Many strong women in this world know what they want, whether that’s a good job, a nice house and car, or to travel the world and they could never see themselves being a stay at home mum. Me being 20 years of age with these views means I’m always being told that I am ‘too young to know', and this is maybe true, I might change my mind one day. One thing I do know is that I do want a good job where I can provide for my loved ones, and have a house of my own to keep me warm. Without any of this, I won't be having a child.
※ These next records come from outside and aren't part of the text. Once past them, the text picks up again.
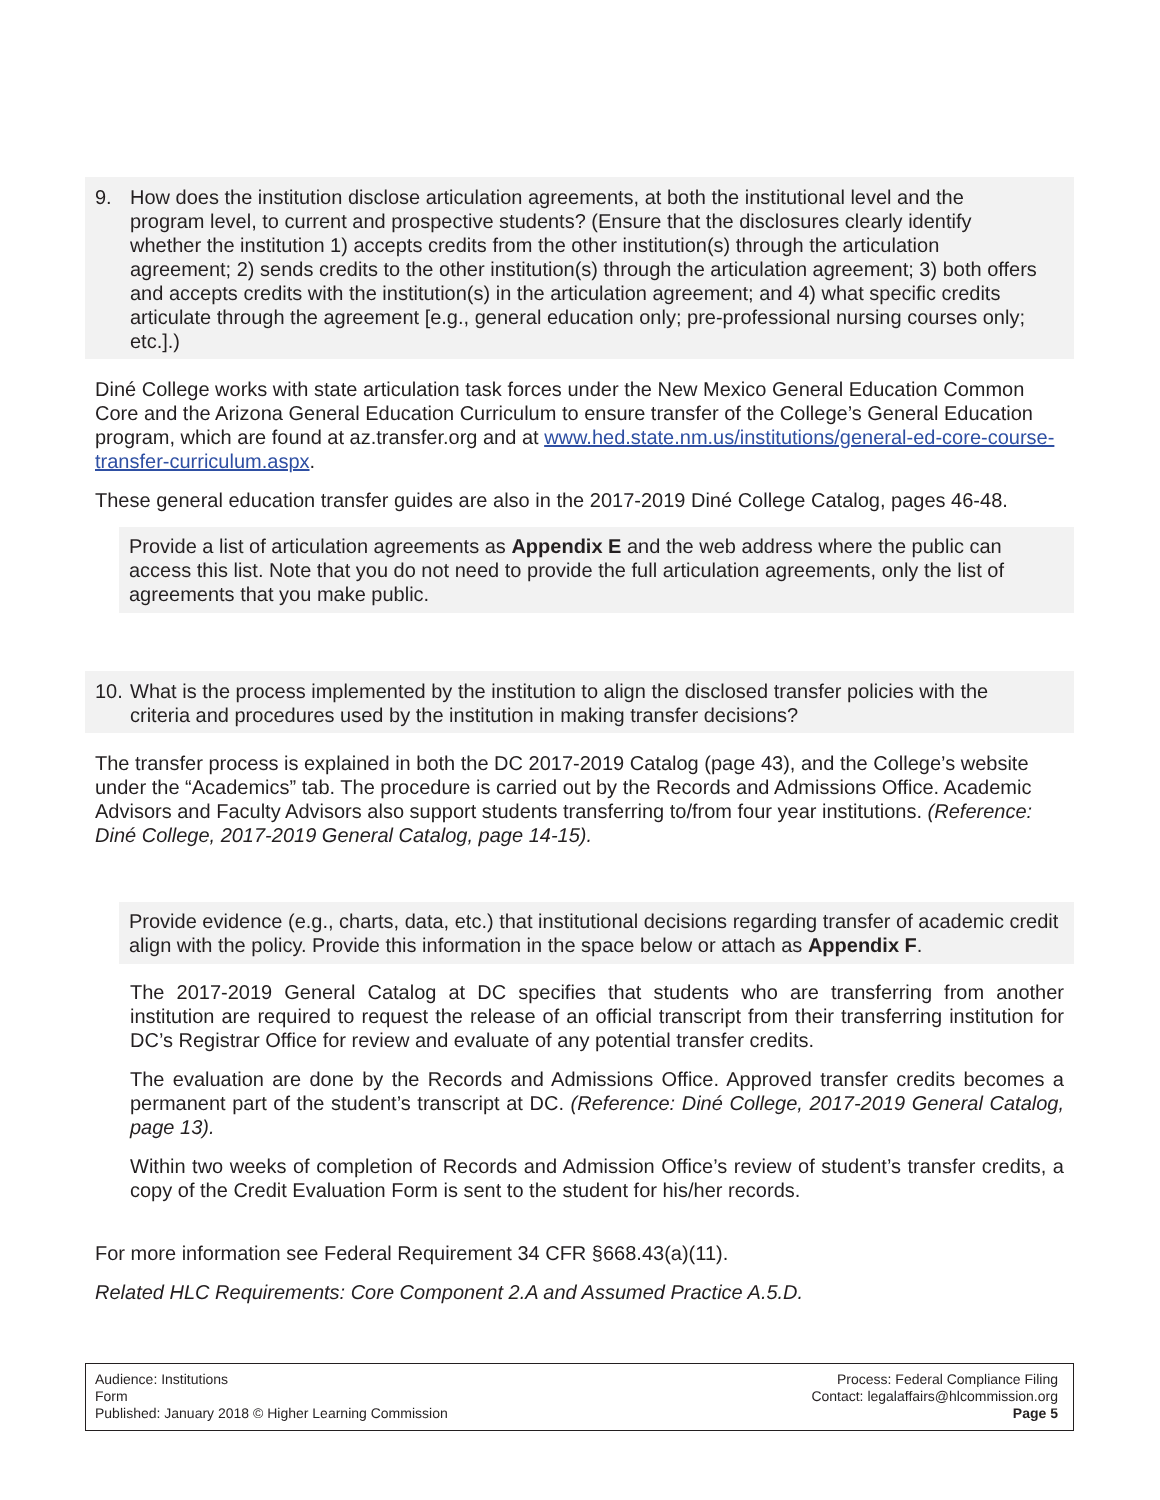9. How does the institution disclose articulation agreements, at both the institutional level and the program level, to current and prospective students? (Ensure that the disclosures clearly identify whether the institution 1) accepts credits from the other institution(s) through the articulation agreement; 2) sends credits to the other institution(s) through the articulation agreement; 3) both offers and accepts credits with the institution(s) in the articulation agreement; and 4) what specific credits articulate through the agreement [e.g., general education only; pre-professional nursing courses only; etc.].)
Diné College works with state articulation task forces under the New Mexico General Education Common Core and the Arizona General Education Curriculum to ensure transfer of the College’s General Education program, which are found at az.transfer.org and at www.hed.state.nm.us/institutions/general-ed-core-course-transfer-curriculum.aspx.
These general education transfer guides are also in the 2017-2019 Diné College Catalog, pages 46-48.
Provide a list of articulation agreements as Appendix E and the web address where the public can access this list. Note that you do not need to provide the full articulation agreements, only the list of agreements that you make public.
10.
What is the process implemented by the institution to align the disclosed transfer policies with the criteria and procedures used by the institution in making transfer decisions?
The transfer process is explained in both the DC 2017-2019 Catalog (page 43), and the College’s website under the “Academics” tab. The procedure is carried out by the Records and Admissions Office. Academic Advisors and Faculty Advisors also support students transferring to/from four year institutions. (Reference: Diné College, 2017-2019 General Catalog, page 14-15).
Provide evidence (e.g., charts, data, etc.) that institutional decisions regarding transfer of academic credit align with the policy. Provide this information in the space below or attach as Appendix F.
The 2017-2019 General Catalog at DC specifies that students who are transferring from another institution are required to request the release of an official transcript from their transferring institution for DC’s Registrar Office for review and evaluate of any potential transfer credits.
The evaluation are done by the Records and Admissions Office. Approved transfer credits becomes a permanent part of the student’s transcript at DC. (Reference: Diné College, 2017-2019 General Catalog, page 13).
Within two weeks of completion of Records and Admission Office’s review of student’s transfer credits, a copy of the Credit Evaluation Form is sent to the student for his/her records.
For more information see Federal Requirement 34 CFR §668.43(a)(11).
Related HLC Requirements: Core Component 2.A and Assumed Practice A.5.D.
Audience: Institutions
Form
Published: January 2018 © Higher Learning Commission
Process: Federal Compliance Filing
Contact: legalaffairs@hlcommission.org
Page 5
This is fine as there is not a law mandating that women need to have a child, having a child come with so many.
What is worse, not having a child, or having a child that you do not want?
Many people are blind to this question and think because you can bare a child, you should. However, if this child will not be experiencing a good life and will not be provided for, it would be unfair for them to grow up in this environment. Having a child is a lifelong commitment, well, at least an 18-year commitment, which you have to be prepared for. They need to be cared for, you need to ensure they are well-fed, when they grow up they will want the latest trends, you’ll need to be prepared for puberty and the mood swings that come with this, maybe guitar lessons, a car to learn how to drive and just birthdays and Christmas in general! You also need to be a councillor, a teacher and a companion in one, and if you were a little bit cheeky growing up, you’ll know how difficult it can be to produce these relationships with your relatives whilst growing up.
I hope this article doesn’t put you off having children, because like I said, some people are born to be parents. If this isn’t you, however, that’s fine, and you shouldn’t be made to feel less of a woman for being ‘selfish‘ and thinking about yourself. You know what you want in life, and that’s all that matters, but remember, you are never too young to know what you want in your life.